For the foregoing reasons, these assignments of error are overruled.
Defendant contends the court erred in omitting from its summary of the evidence "any and all evidence favorable to [him]." Defendant offered no evidence, but relied on evidence elicited upon cross-examination of the State's witnesses.
The court cited the evidence that the State's witness Scott, not defendant, had actually broken the lock on the door of the building from which the stolen tools and equipment were taken. It devoted a substantial portion of its summary to the crucial feature of defendant's case, viz., that Scott had promised "to give the Defendant to the State on a silver platter." The evidence omitted was neither substantive nor clearly exculpatory in nature, tending rather to show bias and interest on the part of the State's witnesses. The court thus was not required to summarize it. State v. Moore, 301 N.C. 262, 276-78, 271 S.E.2d 242, 251-52, (1980). We find no substantive merit to this contention.
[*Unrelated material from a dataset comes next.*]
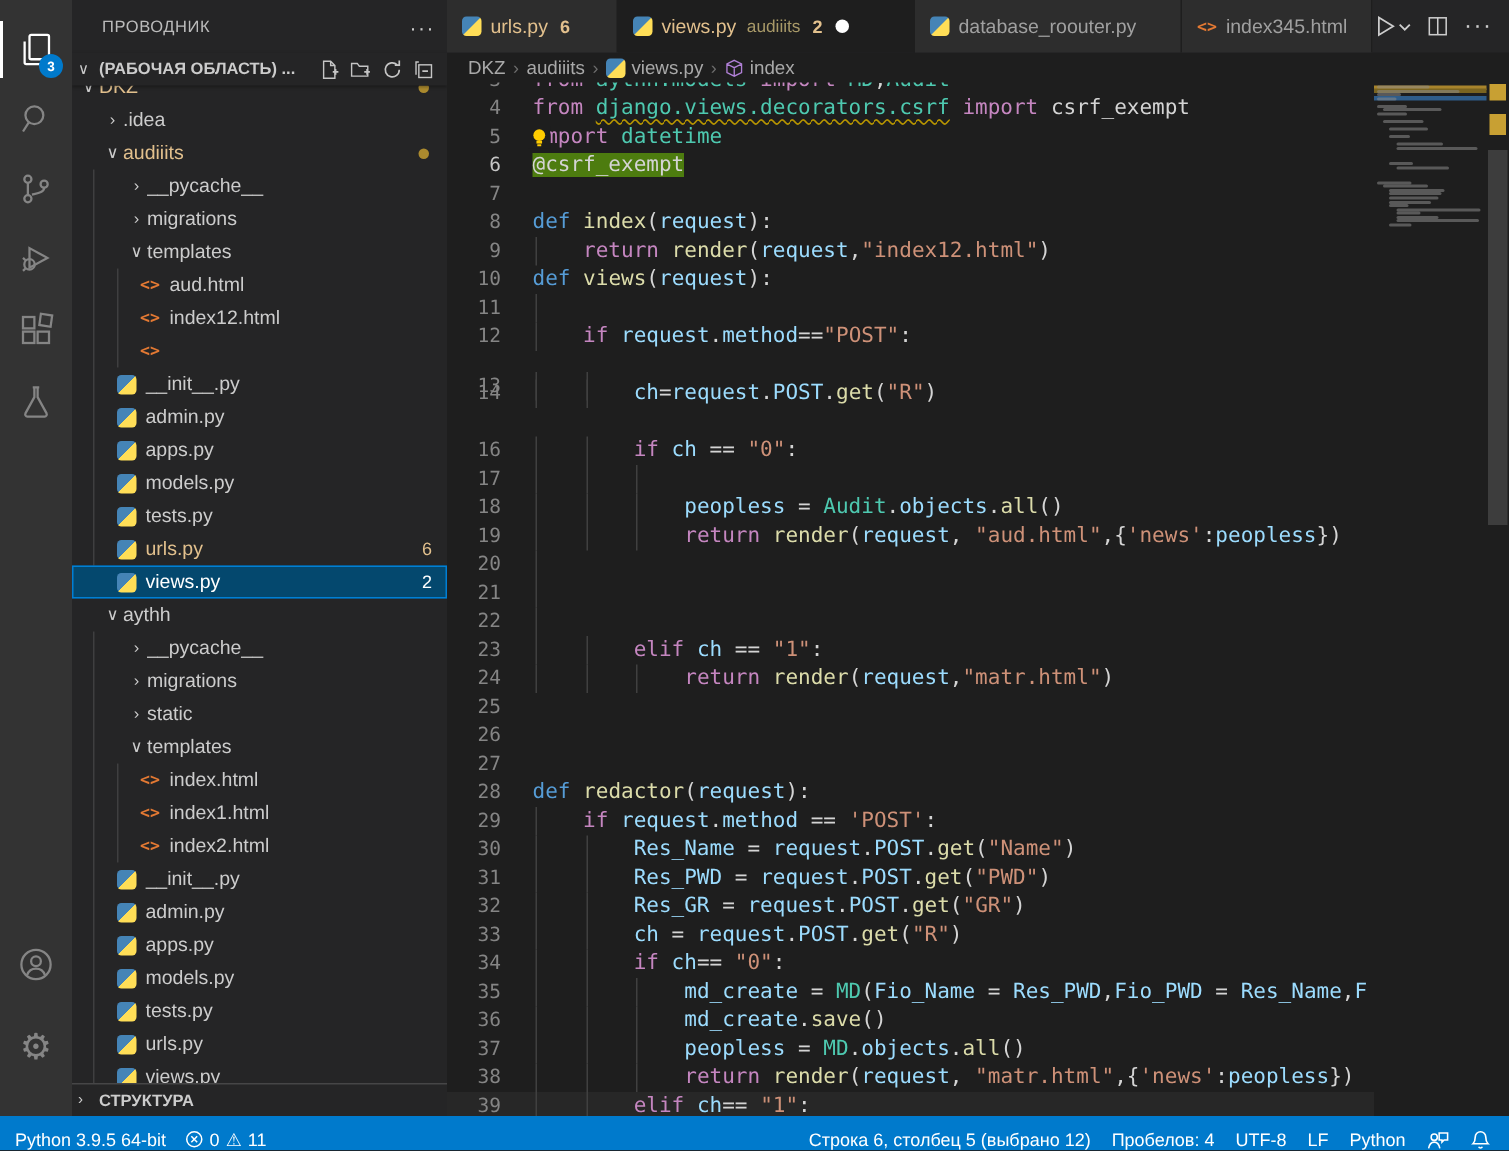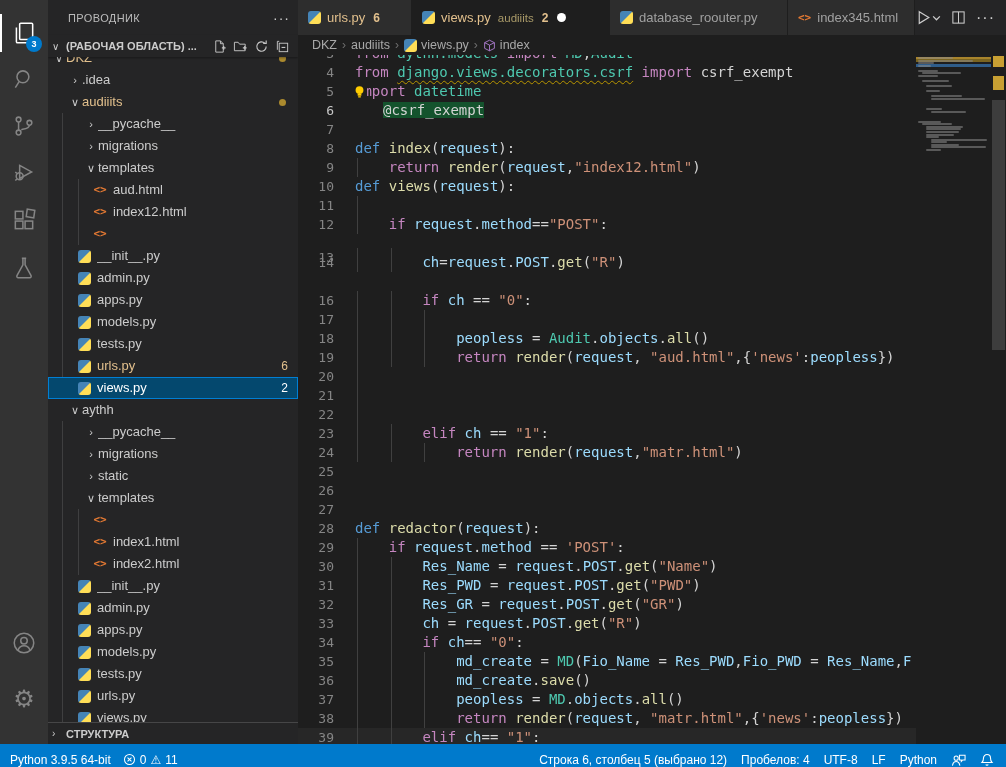"@csrf_exempt" .tk.sel { background: #14532d -> #4d7c0f; margin-left: 28px -> none }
We further find that procedurally defendant has waived his right to object on appeal by failure to do so in the trial court. N.C.R.App.P. 10(b)(2); State v. Bennett, 308 N.C. 530, 535, 302 S.E.2d 786, 790 (1983).
Finally, contrary to defendant's contention, no "plain error" appears. See State v. Odom, 307 N.C. 655, 660-61, 300 S.E.2d 375, 378 (1983).
VAUGHN, C.J., and PHILLIPS, J., concur.